PROBLEM STATEMENT:
Throughout the material below, count each line in which the word "down" appears, then reply with the count only.

DATA:

++++++

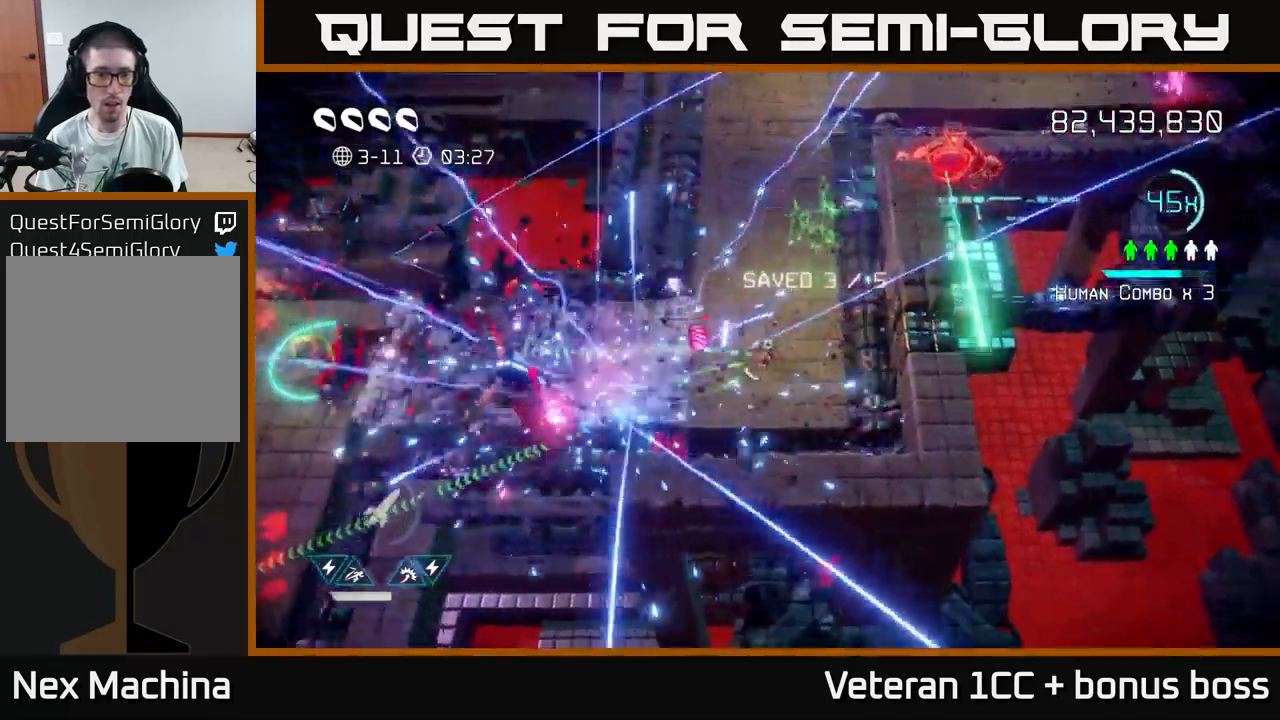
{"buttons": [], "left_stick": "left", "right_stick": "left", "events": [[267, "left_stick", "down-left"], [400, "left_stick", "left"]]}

++++++

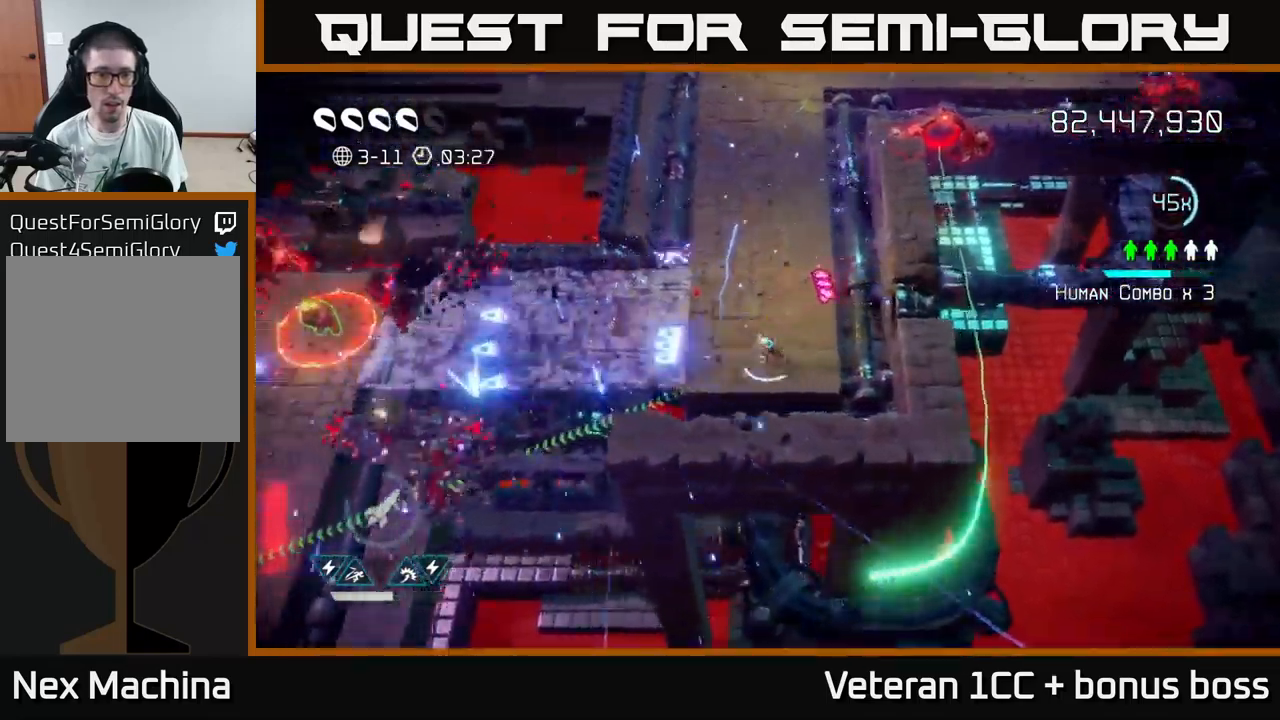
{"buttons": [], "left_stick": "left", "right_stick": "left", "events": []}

++++++

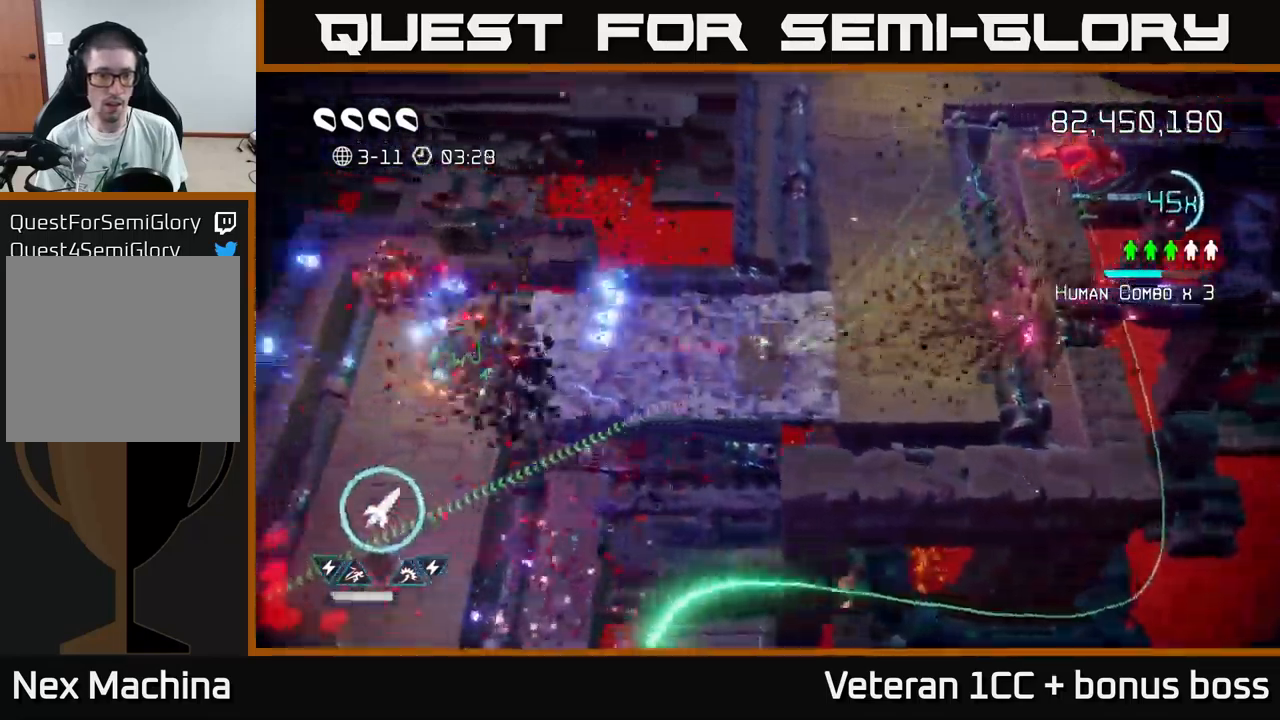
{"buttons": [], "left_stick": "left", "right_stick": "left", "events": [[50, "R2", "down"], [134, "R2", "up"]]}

++++++

TASK RESULT:
2